Recent Accounting Pronouncements Not Yet Adopted

In December 2023, the FASB issued ASU 2023-09, Income Taxes (Topic 740): Improvements to Income Tax Disclosures. The amendments in this update require entities to disclose specific categories in the effective tax rate reconciliation and provide additional information for reconciling items where the effect of those reconciling items is equal to or greater than 5% of the amount computed by multiplying pretax income/loss by the applicable statutory income tax rate. In addition, entities are required to disclose the year-to-date amount of income taxes paid (net of refunds received) disaggregated by jurisdictions. This ASU is effective for the Company for annual periods beginning after December 15, 2024, with early adoption permitted.

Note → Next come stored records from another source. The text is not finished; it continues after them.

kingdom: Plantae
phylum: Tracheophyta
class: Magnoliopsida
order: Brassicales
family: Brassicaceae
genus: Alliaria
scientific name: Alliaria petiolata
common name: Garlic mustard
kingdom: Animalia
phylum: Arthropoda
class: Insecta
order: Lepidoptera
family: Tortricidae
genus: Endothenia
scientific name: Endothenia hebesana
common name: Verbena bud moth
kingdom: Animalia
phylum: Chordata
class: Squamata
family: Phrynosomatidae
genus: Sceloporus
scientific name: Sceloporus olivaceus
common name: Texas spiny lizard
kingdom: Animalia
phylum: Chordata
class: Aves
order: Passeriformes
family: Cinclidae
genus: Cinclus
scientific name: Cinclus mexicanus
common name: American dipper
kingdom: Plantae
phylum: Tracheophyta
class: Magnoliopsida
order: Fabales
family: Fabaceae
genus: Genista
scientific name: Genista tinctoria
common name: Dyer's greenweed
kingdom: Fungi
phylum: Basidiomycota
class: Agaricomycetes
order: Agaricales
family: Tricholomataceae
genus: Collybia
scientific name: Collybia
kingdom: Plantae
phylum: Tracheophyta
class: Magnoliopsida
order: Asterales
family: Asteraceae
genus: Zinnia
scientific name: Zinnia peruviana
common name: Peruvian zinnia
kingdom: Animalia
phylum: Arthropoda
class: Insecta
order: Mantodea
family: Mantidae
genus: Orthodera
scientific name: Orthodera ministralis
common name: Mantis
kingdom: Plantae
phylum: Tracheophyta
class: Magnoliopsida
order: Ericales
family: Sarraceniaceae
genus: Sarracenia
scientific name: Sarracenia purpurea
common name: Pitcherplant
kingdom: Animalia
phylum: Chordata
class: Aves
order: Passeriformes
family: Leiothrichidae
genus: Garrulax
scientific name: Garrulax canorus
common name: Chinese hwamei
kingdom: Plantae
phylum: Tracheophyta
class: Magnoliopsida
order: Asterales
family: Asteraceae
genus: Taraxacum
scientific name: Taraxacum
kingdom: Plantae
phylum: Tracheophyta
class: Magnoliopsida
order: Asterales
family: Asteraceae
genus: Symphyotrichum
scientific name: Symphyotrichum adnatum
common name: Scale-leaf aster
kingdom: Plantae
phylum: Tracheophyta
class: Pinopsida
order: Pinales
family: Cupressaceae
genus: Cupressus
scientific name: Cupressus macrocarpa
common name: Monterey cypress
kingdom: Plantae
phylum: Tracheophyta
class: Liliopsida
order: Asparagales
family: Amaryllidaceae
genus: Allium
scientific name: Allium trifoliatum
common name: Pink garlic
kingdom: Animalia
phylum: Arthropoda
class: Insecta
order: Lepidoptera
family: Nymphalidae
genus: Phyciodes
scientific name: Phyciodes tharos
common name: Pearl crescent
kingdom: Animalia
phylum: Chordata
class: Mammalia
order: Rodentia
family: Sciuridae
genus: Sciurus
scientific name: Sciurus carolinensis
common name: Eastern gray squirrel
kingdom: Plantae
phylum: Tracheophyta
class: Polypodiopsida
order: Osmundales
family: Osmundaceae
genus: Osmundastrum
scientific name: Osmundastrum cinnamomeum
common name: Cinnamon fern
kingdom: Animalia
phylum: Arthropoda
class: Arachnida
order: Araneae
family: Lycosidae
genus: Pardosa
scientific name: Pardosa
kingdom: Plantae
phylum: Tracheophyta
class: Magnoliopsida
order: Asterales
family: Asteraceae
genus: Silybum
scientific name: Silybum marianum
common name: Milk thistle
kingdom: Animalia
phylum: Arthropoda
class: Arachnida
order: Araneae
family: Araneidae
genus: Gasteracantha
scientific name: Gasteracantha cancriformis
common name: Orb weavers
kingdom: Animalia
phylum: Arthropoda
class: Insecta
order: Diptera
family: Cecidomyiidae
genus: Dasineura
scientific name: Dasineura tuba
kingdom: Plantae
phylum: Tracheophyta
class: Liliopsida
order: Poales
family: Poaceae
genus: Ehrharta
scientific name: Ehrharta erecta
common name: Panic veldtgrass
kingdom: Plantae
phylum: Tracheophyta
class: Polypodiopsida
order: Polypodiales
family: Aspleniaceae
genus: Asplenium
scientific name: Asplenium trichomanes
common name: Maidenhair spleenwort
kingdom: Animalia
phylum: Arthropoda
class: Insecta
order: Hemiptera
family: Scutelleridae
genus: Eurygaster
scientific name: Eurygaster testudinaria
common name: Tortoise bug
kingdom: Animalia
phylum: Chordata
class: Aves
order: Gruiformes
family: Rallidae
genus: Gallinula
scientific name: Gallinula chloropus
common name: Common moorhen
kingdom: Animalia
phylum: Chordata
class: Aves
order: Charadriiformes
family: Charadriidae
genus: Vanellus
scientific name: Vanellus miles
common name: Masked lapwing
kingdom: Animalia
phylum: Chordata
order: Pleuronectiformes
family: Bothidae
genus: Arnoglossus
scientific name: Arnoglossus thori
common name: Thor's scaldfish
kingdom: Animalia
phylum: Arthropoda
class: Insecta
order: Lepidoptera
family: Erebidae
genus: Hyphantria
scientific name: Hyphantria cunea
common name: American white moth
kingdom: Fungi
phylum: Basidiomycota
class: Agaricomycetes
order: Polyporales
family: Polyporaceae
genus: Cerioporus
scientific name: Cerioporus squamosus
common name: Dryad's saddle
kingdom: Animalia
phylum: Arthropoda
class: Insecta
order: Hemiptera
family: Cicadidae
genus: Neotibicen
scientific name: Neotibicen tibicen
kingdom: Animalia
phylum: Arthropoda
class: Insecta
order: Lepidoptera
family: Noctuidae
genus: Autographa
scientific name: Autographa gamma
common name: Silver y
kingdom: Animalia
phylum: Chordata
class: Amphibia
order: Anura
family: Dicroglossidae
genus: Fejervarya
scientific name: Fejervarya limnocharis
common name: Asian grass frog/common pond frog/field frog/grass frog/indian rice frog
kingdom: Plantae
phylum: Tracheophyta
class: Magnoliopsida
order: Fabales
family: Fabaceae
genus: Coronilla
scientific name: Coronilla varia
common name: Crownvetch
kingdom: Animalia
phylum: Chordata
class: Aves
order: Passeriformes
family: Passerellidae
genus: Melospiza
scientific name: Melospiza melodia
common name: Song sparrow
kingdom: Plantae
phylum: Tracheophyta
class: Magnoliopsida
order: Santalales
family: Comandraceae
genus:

The Company is currently evaluating the impact of these amendments on its consolidated financial statements disclosures.

In November 2024, the FASB issued ASU 2024-03, Income Statement - Reporting Comprehensive Income - Expense Disaggregation Disclosure (Subtopic 220-40), Disaggregation of Income Statement Expenses, which requires disclosure of disaggregated information about certain expense captions presented in the unaudited condensed consolidated statements of operations as well as disclosure about selling expense. The effective date for this update was amended by ASU 2025-01 Income Statement-Reporting Comprehensive Income-Expense Disaggregation Disclosures (Subtopic 220-40): Clarifying the Effective Date, and is now effective for annual periods beginning after December 15, 2026, and interim reporting periods within annual reporting periods beginning after December 15, 2027. It could be applied either prospectively or retrospectively. The Company is currently evaluating the impact of these amendments on its consolidated financial statement disclosures.